> [DATASET EXTRACT]:
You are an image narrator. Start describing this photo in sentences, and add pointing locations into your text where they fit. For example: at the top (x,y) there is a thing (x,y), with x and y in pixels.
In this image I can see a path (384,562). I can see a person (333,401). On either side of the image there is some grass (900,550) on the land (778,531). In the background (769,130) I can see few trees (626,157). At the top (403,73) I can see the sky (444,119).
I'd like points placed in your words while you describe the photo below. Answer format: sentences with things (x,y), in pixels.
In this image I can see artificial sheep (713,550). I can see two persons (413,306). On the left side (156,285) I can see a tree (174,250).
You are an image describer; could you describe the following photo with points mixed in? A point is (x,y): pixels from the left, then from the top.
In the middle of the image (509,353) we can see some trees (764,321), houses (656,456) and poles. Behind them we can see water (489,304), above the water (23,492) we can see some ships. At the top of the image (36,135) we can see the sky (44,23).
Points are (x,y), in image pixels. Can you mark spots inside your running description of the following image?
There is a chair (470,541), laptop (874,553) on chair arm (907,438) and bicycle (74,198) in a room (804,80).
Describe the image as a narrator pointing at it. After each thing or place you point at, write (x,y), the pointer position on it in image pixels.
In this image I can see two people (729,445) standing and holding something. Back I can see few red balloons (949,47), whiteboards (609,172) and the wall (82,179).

> [EXERCISE BRIEF]: The entries above need to be repeated in full, exactly as written.

> [WORKED SOLUTION]:
You are an image narrator. Start describing this photo in sentences, and add pointing locations into your text where they fit. For example: at the top (x,y) there is a thing (x,y), with x and y in pixels.
In this image I can see a path (384,562). I can see a person (333,401). On either side of the image there is some grass (900,550) on the land (778,531). In the background (769,130) I can see few trees (626,157). At the top (403,73) I can see the sky (444,119).
I'd like points placed in your words while you describe the photo below. Answer format: sentences with things (x,y), in pixels.
In this image I can see artificial sheep (713,550). I can see two persons (413,306). On the left side (156,285) I can see a tree (174,250).
You are an image describer; could you describe the following photo with points mixed in? A point is (x,y): pixels from the left, then from the top.
In the middle of the image (509,353) we can see some trees (764,321), houses (656,456) and poles. Behind them we can see water (489,304), above the water (23,492) we can see some ships. At the top of the image (36,135) we can see the sky (44,23).
Points are (x,y), in image pixels. Can you mark spots inside your running description of the following image?
There is a chair (470,541), laptop (874,553) on chair arm (907,438) and bicycle (74,198) in a room (804,80).
Describe the image as a narrator pointing at it. After each thing or place you point at, write (x,y), the pointer position on it in image pixels.
In this image I can see two people (729,445) standing and holding something. Back I can see few red balloons (949,47), whiteboards (609,172) and the wall (82,179).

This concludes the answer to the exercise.